При виде фиалов хриплый смех Альбарда оборвался. Себелла бы улыбнулась, не будь это сопряжено с риском разорвать себе кожу до самых ушей.
Она сдвинула покрывало, обнажив тощие, изможденные ноги Альбарда. По внутренней стороне бедра тянулись пролежни и следы проколов, кожа вокруг которых была натерта и покрыта струпьями.
— Сакристанцы их чистят? — спросила она.
— Боишься, что я могу подхватить инфекцию и отравить вас всех?
— Да, — произнесла она. — Кровная линия должна быть чиста.
— В твоих устах даже слово «чистый» звучит грязным.
Себелла подняла клык наги и прижала его к скудным остаткам плоти на ноге Альбарда. Кожа вмялась, как высушенный пергамент, и проступили лиловые вены, похожие на дороги на карте.
Альбард подался вперед, и это движение было настолько неожиданным, что Себелла вздрогнула от удивления. Ей уже годами не доводилось видеть, чтобы пасынок шевелил чем-либо, кроме мышц лица. Она даже не была уверена, что он вообще может двигаться.

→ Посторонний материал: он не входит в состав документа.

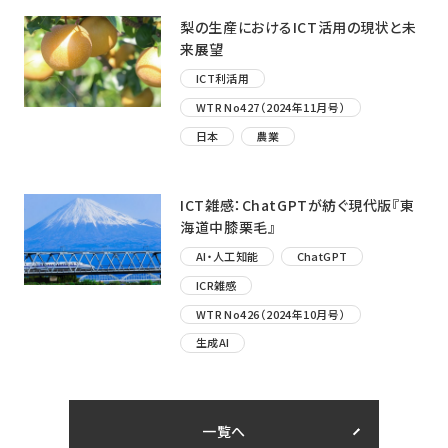
梨の生産におけるICT活用の現状と未
来展望
ICT利活用
WTR No427（2024年11月号）
日本
農業
ICT雑感：ChatGPTが紡ぐ現代版『東
海道中膝栗毛』
AI・人工知能
ChatGPT
ICR雑感
WTR No426（2024年10月号）
生成AI
一覧へ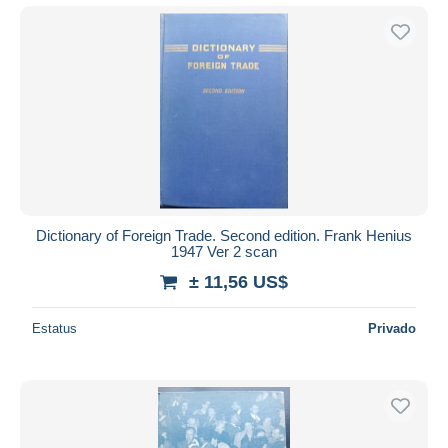
Dictionary of Foreign Trade. Second edition. Frank Henius
1947 Ver 2 scan
± 11,56 US$
Estatus
Privado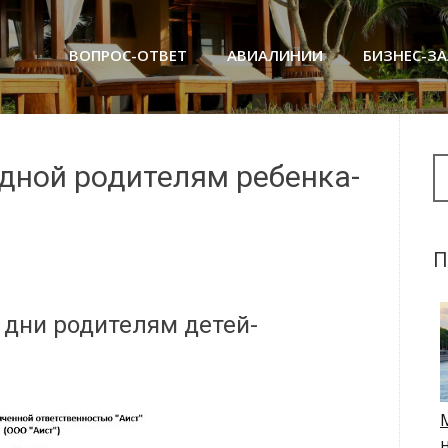
ВОПРОС-ОТВЕТ
АВИАЛИНИИ
БИЗНЕС-З
Se
дной родителям ребенка-
П
дни родителям детей-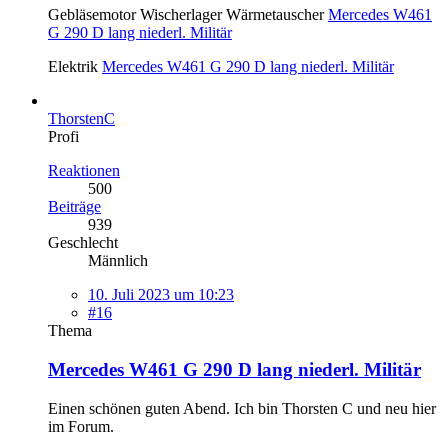
Gebläsemotor Wischerlager Wärmetauscher
Mercedes W461
G 290 D lang niederl. Militär
Elektrik
Mercedes W461 G 290 D lang niederl. Militär
ThorstenC
Profi
Reaktionen
500
Beiträge
939
Geschlecht
Männlich
10. Juli 2023 um 10:23
#16
Thema
Mercedes W461 G 290 D lang niederl. Militär
Einen schönen guten Abend. Ich bin Thorsten C und neu hier
im Forum.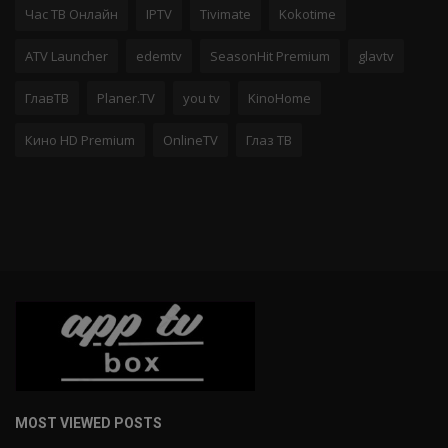
Час ТВ Онлайн
IPTV
Tivimate
Kokotime
ATV Launcher
edemtv
SeasonHit Premium
glavtv
ГлавТВ
Planer.TV
you tv
KinoHome
Кино HD Premium
OnlineTV
Глаз ТВ
MOST VIEWED POSTS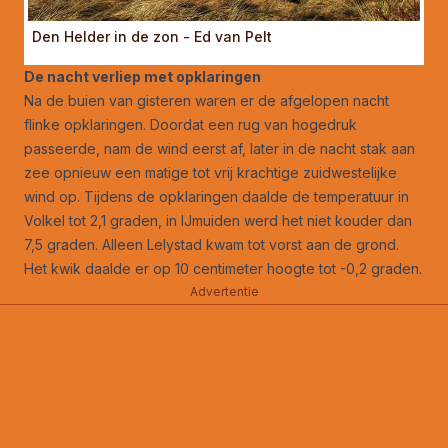
Den Helder in de zon - Ed van Pelt
De nacht verliep met opklaringen
Na de buien van gisteren waren er de afgelopen nacht
flinke opklaringen. Doordat een rug van hogedruk
passeerde, nam de wind eerst af, later in de nacht stak aan
zee opnieuw een matige tot vrij krachtige zuidwestelijke
wind op. Tijdens de opklaringen daalde de temperatuur in
Volkel tot 2,1 graden, in IJmuiden werd het niet kouder dan
7,5 graden. Alleen Lelystad kwam tot vorst aan de grond.
Het kwik daalde er op 10 centimeter hoogte tot -0,2 graden.
Advertentie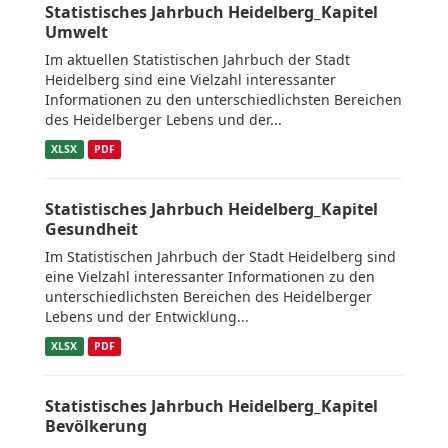
Statistisches Jahrbuch Heidelberg_Kapitel
Umwelt
Im aktuellen Statistischen Jahrbuch der Stadt
Heidelberg sind eine Vielzahl interessanter
Informationen zu den unterschiedlichsten Bereichen
des Heidelberger Lebens und der...
XLSX
PDF
Statistisches Jahrbuch Heidelberg_Kapitel
Gesundheit
Im Statistischen Jahrbuch der Stadt Heidelberg sind
eine Vielzahl interessanter Informationen zu den
unterschiedlichsten Bereichen des Heidelberger
Lebens und der Entwicklung...
XLSX
PDF
Statistisches Jahrbuch Heidelberg_Kapitel
Bevölkerung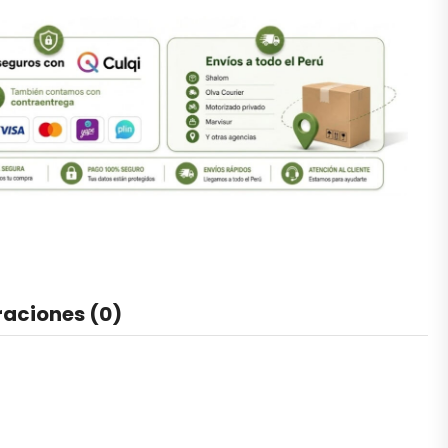
raciones (0)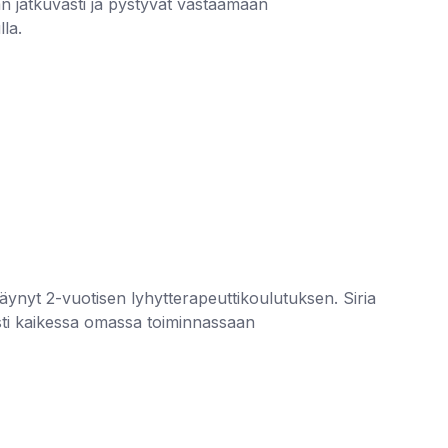
an jatkuvasti ja pystyvät vastaamaan
la.
n käynyt 2-vuotisen lyhytterapeuttikoulutuksen. Siria
sesti kaikessa omassa toiminnassaan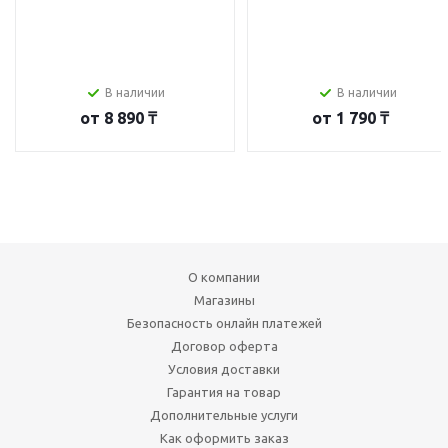
В наличии
В наличии
от
8 890 ₸
от
1 790 ₸
О компании
Магазины
Безопасность онлайн платежей
Договор оферта
Условия доставки
Гарантия на товар
Дополнительные услуги
Как оформить заказ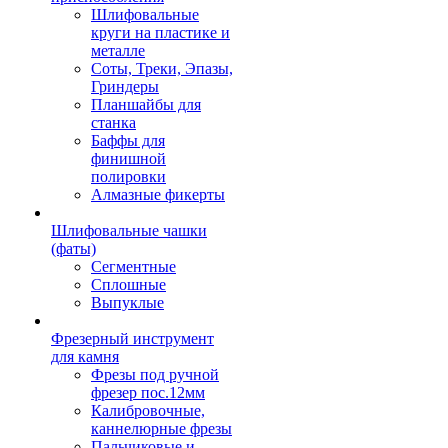
Шлифовальные
круги на пластике и
металле
Соты, Треки, Эпазы,
Гриндеры
Планшайбы для
станка
Баффы для
финишной
полировки
Алмазные фикерты
Шлифовальные чашки
(фаты)
Сегментные
Сплошные
Выпуклые
Фрезерный инструмент
для камня
Фрезы под ручной
фрезер пос.12мм
Калибровочные,
каннелюрные фрезы
Пальчиковые и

— Ликс обычно дразнит меня подвигами Рэвена, — произнес Альбард, и в его интонации появилась насмешка, от которой Себелле захотелось перерезать ему глотку здесь и сейчас. — Ты не собираешься поступить так же?
— Ты сам сказал, твой брат сражается за Молех, — ответила она ровным голосом.
— Нет, нет, нет, — хихикнул Альбард. — Насколько я слышал, мой сводный брат лишился двух сыновей при Авадоне. Ужасно жаль.
Себелла дернулась вперед, разбросав склянки. Кровь там, или нет, но она собиралась убить его. Слить досуха через яремную вену.
— Мои внуки мертвы! — закричала она. Кожа в уголках ее рта разошлась, и разлетающаяся слюна смешивалась с кровью. Она схватила его рукой за шею.
— Стой, — сказал Альбард, уставившись ей за плечо. — Гляди.
Себелла повернула голову, и в этот момент рука Альбарда на что-то нажала под покрывалом. Голографическое пламя взорвалось слепящим сиянием, и Себелла завопила, когда свет вонзился в ее чувствительные глаза, словно раскаленные иглы.
— У Шеши не осталось яда, чтобы ослепить тебя, — прошипел Альбард. — Так что придется обойтись этим.
Себелла вцепилась в собственное лицо. Щеки перечеркнули полосы красных слез, она силилась подняться. Ей нужно было выбраться, нужно было, чтобы сакристанцы отвели ее в потаенную долину Ширгали-Ши.
Рука Альбарда поднялась над покрывалом и вцепилась в нее.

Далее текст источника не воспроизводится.